* ASSIGNMENT
Output the records that follow, keeping every line exactly as it is.

___ DATA TO PROCESS

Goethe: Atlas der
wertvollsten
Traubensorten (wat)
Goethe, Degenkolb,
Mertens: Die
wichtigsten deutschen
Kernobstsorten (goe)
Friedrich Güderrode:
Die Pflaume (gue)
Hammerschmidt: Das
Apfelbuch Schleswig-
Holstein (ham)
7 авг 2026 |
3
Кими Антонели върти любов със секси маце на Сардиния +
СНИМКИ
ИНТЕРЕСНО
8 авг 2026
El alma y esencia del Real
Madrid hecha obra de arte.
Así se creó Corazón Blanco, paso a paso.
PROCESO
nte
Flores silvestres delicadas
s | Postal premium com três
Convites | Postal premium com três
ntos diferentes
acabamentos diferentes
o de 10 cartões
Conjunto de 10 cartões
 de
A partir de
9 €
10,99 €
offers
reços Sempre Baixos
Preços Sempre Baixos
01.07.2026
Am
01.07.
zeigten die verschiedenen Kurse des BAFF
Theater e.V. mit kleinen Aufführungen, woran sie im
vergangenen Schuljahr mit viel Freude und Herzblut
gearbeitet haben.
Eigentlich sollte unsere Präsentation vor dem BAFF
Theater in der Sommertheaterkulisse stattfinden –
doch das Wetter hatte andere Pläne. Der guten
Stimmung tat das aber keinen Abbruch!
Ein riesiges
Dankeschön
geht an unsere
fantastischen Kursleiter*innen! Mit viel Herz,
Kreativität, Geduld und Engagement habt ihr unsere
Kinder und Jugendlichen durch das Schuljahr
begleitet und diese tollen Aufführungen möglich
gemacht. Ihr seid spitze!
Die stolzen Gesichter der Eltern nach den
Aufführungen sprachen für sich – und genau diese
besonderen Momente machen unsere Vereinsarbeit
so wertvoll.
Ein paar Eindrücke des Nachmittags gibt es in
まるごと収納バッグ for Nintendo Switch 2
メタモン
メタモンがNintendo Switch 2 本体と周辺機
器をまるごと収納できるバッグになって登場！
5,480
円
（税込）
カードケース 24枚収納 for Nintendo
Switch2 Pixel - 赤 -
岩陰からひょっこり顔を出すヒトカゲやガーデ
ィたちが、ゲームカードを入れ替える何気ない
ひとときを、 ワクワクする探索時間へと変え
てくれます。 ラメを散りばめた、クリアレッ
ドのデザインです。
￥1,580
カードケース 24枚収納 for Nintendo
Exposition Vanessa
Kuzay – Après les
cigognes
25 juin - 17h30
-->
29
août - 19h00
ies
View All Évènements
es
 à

______

* ANSWER TO THIS PROBLEM
Goethe: Atlas der
wertvollsten
Traubensorten (wat)
Goethe, Degenkolb,
Mertens: Die
wichtigsten deutschen
Kernobstsorten (goe)
Friedrich Güderrode:
Die Pflaume (gue)
Hammerschmidt: Das
Apfelbuch Schleswig-
Holstein (ham)
7 авг 2026 |
3
Кими Антонели върти любов със секси маце на Сардиния +
СНИМКИ
ИНТЕРЕСНО
8 авг 2026
El alma y esencia del Real
Madrid hecha obra de arte.
Así se creó Corazón Blanco, paso a paso.
PROCESO
nte
Flores silvestres delicadas
s | Postal premium com três
Convites | Postal premium com três
ntos diferentes
acabamentos diferentes
o de 10 cartões
Conjunto de 10 cartões
 de
A partir de
9 €
10,99 €
offers
reços Sempre Baixos
Preços Sempre Baixos
01.07.2026
Am
01.07.
zeigten die verschiedenen Kurse des BAFF
Theater e.V. mit kleinen Aufführungen, woran sie im
vergangenen Schuljahr mit viel Freude und Herzblut
gearbeitet haben.
Eigentlich sollte unsere Präsentation vor dem BAFF
Theater in der Sommertheaterkulisse stattfinden –
doch das Wetter hatte andere Pläne. Der guten
Stimmung tat das aber keinen Abbruch!
Ein riesiges
Dankeschön
geht an unsere
fantastischen Kursleiter*innen! Mit viel Herz,
Kreativität, Geduld und Engagement habt ihr unsere
Kinder und Jugendlichen durch das Schuljahr
begleitet und diese tollen Aufführungen möglich
gemacht. Ihr seid spitze!
Die stolzen Gesichter der Eltern nach den
Aufführungen sprachen für sich – und genau diese
besonderen Momente machen unsere Vereinsarbeit
so wertvoll.
Ein paar Eindrücke des Nachmittags gibt es in
まるごと収納バッグ for Nintendo Switch 2
メタモン
メタモンがNintendo Switch 2 本体と周辺機
器をまるごと収納できるバッグになって登場！
5,480
円
（税込）
カードケース 24枚収納 for Nintendo
Switch2 Pixel - 赤 -
岩陰からひょっこり顔を出すヒトカゲやガーデ
ィたちが、ゲームカードを入れ替える何気ない
ひとときを、 ワクワクする探索時間へと変え
てくれます。 ラメを散りばめた、クリアレッ
ドのデザインです。
￥1,580
カードケース 24枚収納 for Nintendo
Exposition Vanessa
Kuzay – Après les
cigognes
25 juin - 17h30
-->
29
août - 19h00
ies
View All Évènements
es
 à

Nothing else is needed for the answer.